The Mudcat Café TM
Thread #15973   Message #146920
Posted By: Mbo
08-Dec-99 - 10:08 PM
Thread Name: BS: Twas the Night Before a Mudcat Christmas
Subject: RE: BS: Twas the Night Before a Mudcat Christmas
Well, here's the cumulative poem:

'Twas the night before Christmas and all through the forum

Not a creature was stirring, not even a possum;

Their map knickers hung by the keyboard with care

In hopes that Santa 'Spaw soon would be there;

The 'Catters were tucked in all snug in their beds

And visions of Mick's food danced in their heads;

Mbo with charango and Banjo Bonnie with thong

Had just settled down to sing a long song;

When out on the web there arose such a furor;

They refreshed the threads to see what could occur

Away to my monitor I flew like grouse and with sand in my eyes took control of the mouse;

The moon on the chest of the shiny waxed Squeak

Gave the lustre of midday below in the creek,

When what to my wondering eyes should waylay

But a banjo-shaped sled pulled by possums of clay.

With a skinny ol' driver so zany and braw

I knew in a moment it must be Santa 'Spaw!

Like gauchos' fast feet his possums they came

And he cursed and shouted and called them by name:

"Now CLETUS! now Waylon! now Cleigh! and now Neil!

On Tooter! on Gargoyle! On Stupid and Eel!

To the reeds in the creek to the top of the screen

With such a torrent of !@#$%&* that's ever been seen!

As houses before Hurricane Floyd they did fly

Like Dorothy's house, right up in the sky.

So up to the toolbar the possums they flew

With a sled full of music, and Santa 'Spaw too.

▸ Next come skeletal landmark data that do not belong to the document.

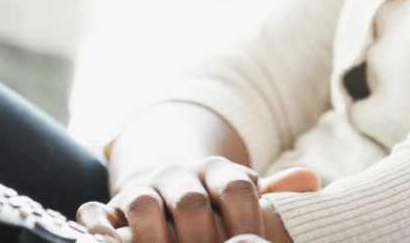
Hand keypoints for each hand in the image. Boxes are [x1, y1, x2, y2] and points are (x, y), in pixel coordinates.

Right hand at [76, 159, 318, 242]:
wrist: (163, 179)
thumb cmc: (212, 199)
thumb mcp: (240, 192)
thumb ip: (273, 192)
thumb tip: (312, 181)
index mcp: (217, 173)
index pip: (237, 187)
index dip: (248, 218)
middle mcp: (178, 176)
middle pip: (190, 199)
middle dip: (201, 234)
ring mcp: (141, 189)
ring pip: (143, 203)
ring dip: (153, 236)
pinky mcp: (108, 207)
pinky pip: (96, 213)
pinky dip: (99, 231)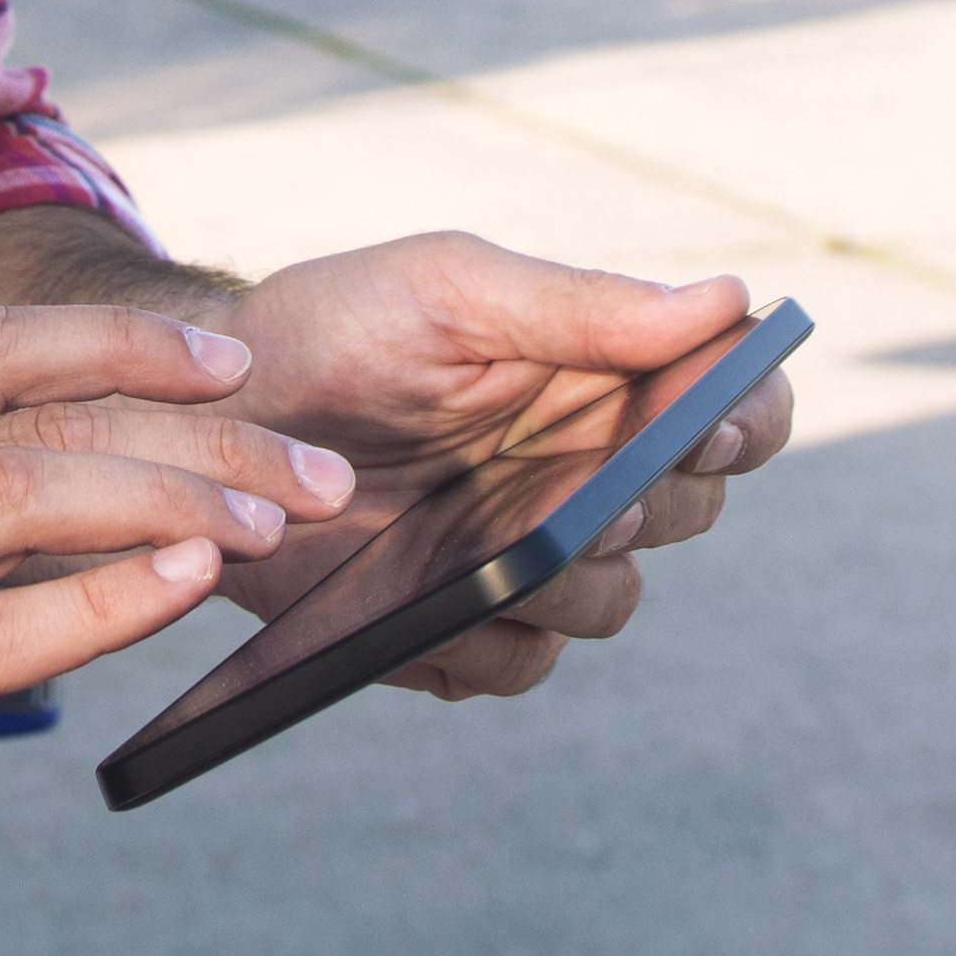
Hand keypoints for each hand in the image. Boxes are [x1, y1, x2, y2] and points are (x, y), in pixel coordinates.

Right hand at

And then in a twinkling I hear through my speakers

The dancing and jigging of very small sneakers.

As I drew back my hand and said "What was that?"

Down the forum 'Spaw scrolled, and fell on his prat.

He was dressed all in fur, from his head to his feet.

Our Marion screamed, OCH! I BET HE EATS MEAT!

For GeorgeH gin and tonic, and out of his pack

The sayings of Cromwell, just for the crack!

His eyes - how they watered, his dimples how merry!

His his nose it was HUGE just like our pal Larry!

His mouth was drawn up like the bow for a fiddle

Or like a beer can that was crushed in the middle.

A long whisp of wheat he clenched in his teeth

And dragonflies halo-ed his head like a wreath.

He had a silly little grin and not much of a belly

That in no way resembled a bowl of lime jelly (that one's for you, Aine)

Neither chubby nor plump, a right hon'rable 'Catter

And I laughed just like somebody toots a goat's bladder;

With a flick of the wrist and a tap on his head

I knew he'd have something to add to the Thread;

He spouted some political thoughts as he filled up the knickers

With dulcimers, and banjos with folk band name stickers,

And laying his finger aside of his nose

He gave a loud snort and up the screen rose;

He sprang to his sled, to his team gave a toot,

And shot liked a ball kicked by CLETUS' foot.

But I heard him exclaim as bold flight he ensued

"Next stop, The Neil Young Center for the Terminally Screwed!"